Yes, it is getting colder and darker by very noticeable degrees here. No, I don't love it. I miss the 24 hours of sunlight and sleeping with my beauty mask.
The following happened this week:
We were taking the bus from point A to point B. Søster G and I were sitting apart from each other in order to talk to people on the bus. Sometimes if we are having a good conversation we just stay on a little longer, so we try to keep an eye on one another. Once we got to point B I kept talking, but just a little bit. Just a second long linger. But it was a second too long, because Søster G didn't know that I had the intention to get off the bus. I hopped up, leaped through closing doors, and turned around just in time to see Søster G standing on the other side of the window looking at me with a look of shock. I lost it right there. I waved goodbye to her and started the long walk to the next bus stop. It really wasn't long at all, but took me twice as long because I was laughing so hard the whole way. People must have thought I had gone crazy.

• Excerpted data

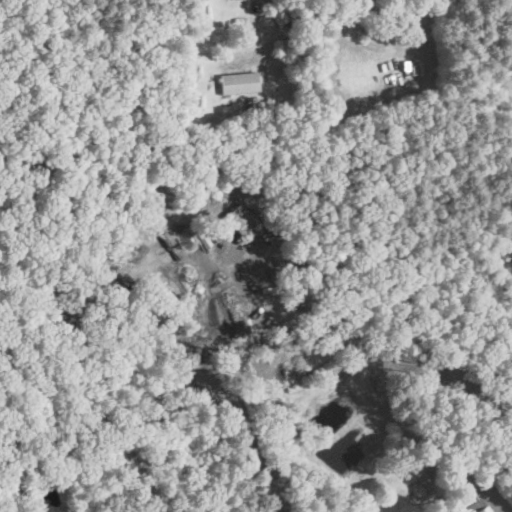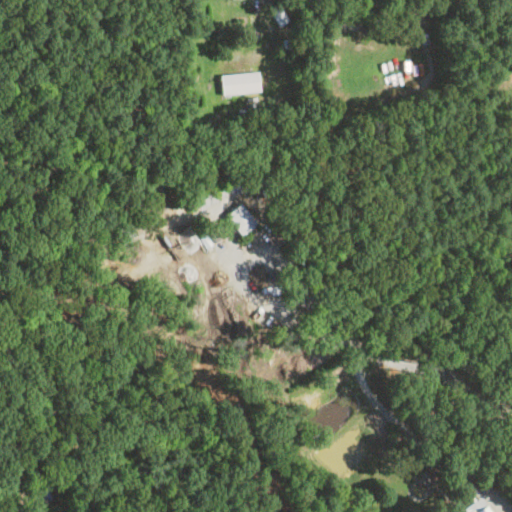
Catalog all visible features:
building: (236, 82)
building: (237, 218)
road: (329, 322)
building: (429, 424)
building: (474, 506)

• What you are asked to do
Print the part of the bus story starting with "Yes, it is getting" and going on through "my beauty mask.", word for word.

• Finished task
Yes, it is getting colder and darker by very noticeable degrees here. No, I don't love it. I miss the 24 hours of sunlight and sleeping with my beauty mask.